Statistics Knowledge Portal

A free online introduction to statistics

Correlation

What is correlation?

Correlation is a statistical measure that expresses the extent to which two variables are linearly related (meaning they change together at a constant rate). It’s a common tool for describing simple relationships without making a statement about cause and effect.

How is correlation measured?

The sample correlation coefficient, r, quantifies the strength of the relationship. Correlations are also tested for statistical significance.

What are some limitations of correlation analysis?

Correlation can’t look at the presence or effect of other variables outside of the two being explored. Importantly, correlation doesn’t tell us about cause and effect. Correlation also cannot accurately describe curvilinear relationships.

Correlations describe data moving together

Correlations are useful for describing simple relationships among data. For example, imagine that you are looking at a dataset of campsites in a mountain park. You want to know whether there is a relationship between the elevation of the campsite (how high up the mountain it is), and the average high temperature in the summer.

For each individual campsite, you have two measures: elevation and temperature. When you compare these two variables across your sample with a correlation, you can find a linear relationship: as elevation increases, the temperature drops. They are negatively correlated.

What do correlation numbers mean?

We describe correlations with a unit-free measure called the correlation coefficient which ranges from -1 to +1 and is denoted by r. Statistical significance is indicated with a p-value. Therefore, correlations are typically written with two key numbers: r = and p = .

• The closer r is to zero, the weaker the linear relationship.
• Positive r values indicate a positive correlation, where the values of both variables tend to increase together.
• Negative r values indicate a negative correlation, where the values of one variable tend to increase when the values of the other variable decrease.
• The p-value gives us evidence that we can meaningfully conclude that the population correlation coefficient is likely different from zero, based on what we observe from the sample.
• "Unit-free measure" means that correlations exist on their own scale: in our example, the number given for r is not on the same scale as either elevation or temperature. This is different from other summary statistics. For instance, the mean of the elevation measurements is on the same scale as its variable.

What is a p-value?

A p-value is a measure of probability used for hypothesis testing.

It is the probability of obtaining test results equal to or more extreme than what was observed, assuming that no effect is actually present – in other words, assuming that the null hypothesis is true. For our campsite data, the null hypothesis is that there is no linear relationship between elevation and temperature. A small p-value suggests that the observed data is unlikely under the null hypothesis. When a p-value is used to describe a result as statistically significant, this means that it falls below a pre-defined cutoff (e.g., p <.05 or p <.01) at which point we reject the null hypothesis in favor of an alternative hypothesis (for our campsite data, that there is a relationship between elevation and temperature).

Once we’ve obtained a significant correlation, we can also look at its strength.
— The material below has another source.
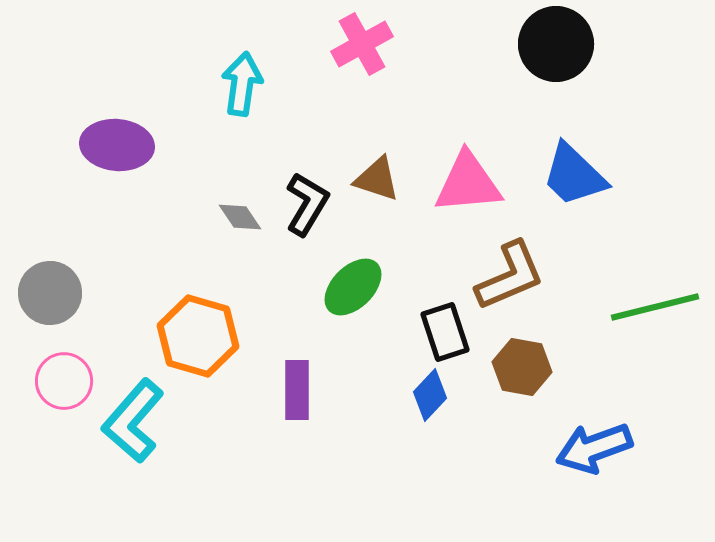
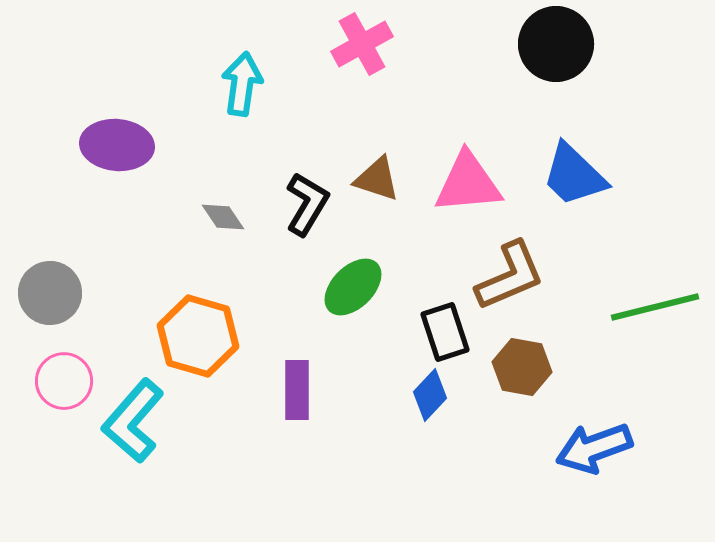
gray diamond: moved 17 px left
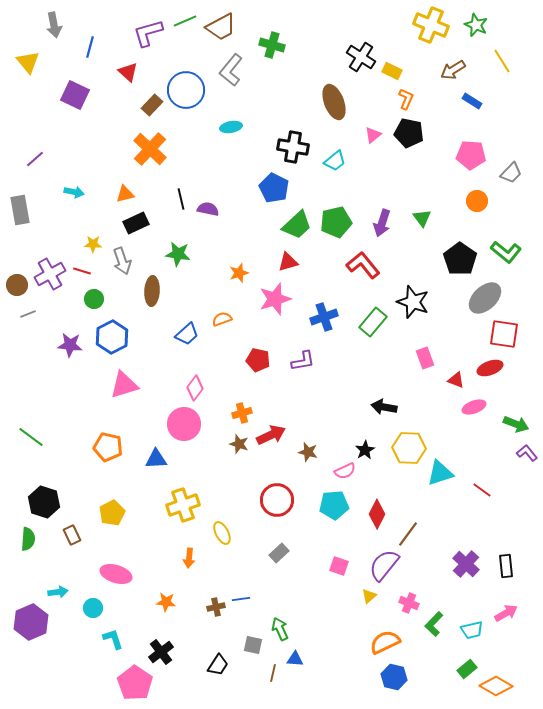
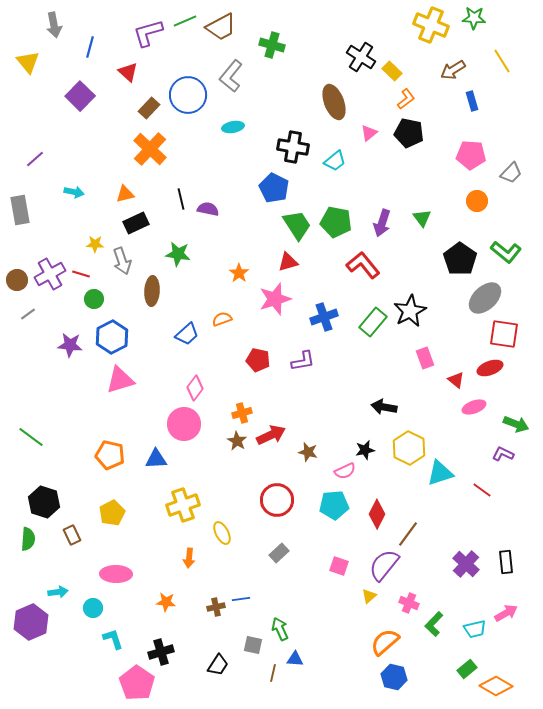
green star at (476, 25): moved 2 px left, 7 px up; rotated 20 degrees counterclockwise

A perfect positive correlation has a value of 1, and a perfect negative correlation has a value of -1. But in the real world, we would never expect to see a perfect correlation unless one variable is actually a proxy measure for the other. In fact, seeing a perfect correlation number can alert you to an error in your data! For example, if you accidentally recorded distance from sea level for each campsite instead of temperature, this would correlate perfectly with elevation.

Another useful piece of information is the N, or number of observations. As with most statistical tests, knowing the size of the sample helps us judge the strength of our sample and how well it represents the population. For example, if we only measured elevation and temperature for five campsites, but the park has two thousand campsites, we’d want to add more campsites to our sample.

Visualizing correlations with scatterplots

Back to our example from above: as campsite elevation increases, temperature drops. We can look at this directly with a scatterplot. Imagine that we’ve plotted our campsite data:

• Each point in the plot represents one campsite, which we can place on an x- and y-axis by its elevation and summertime high temperature.
• The correlation coefficient (r) also illustrates our scatterplot. It tells us, in numerical terms, how close the points mapped in the scatterplot come to a linear relationship. Stronger relationships, or bigger r values, mean relationships where the points are very close to the line which we’ve fit to the data.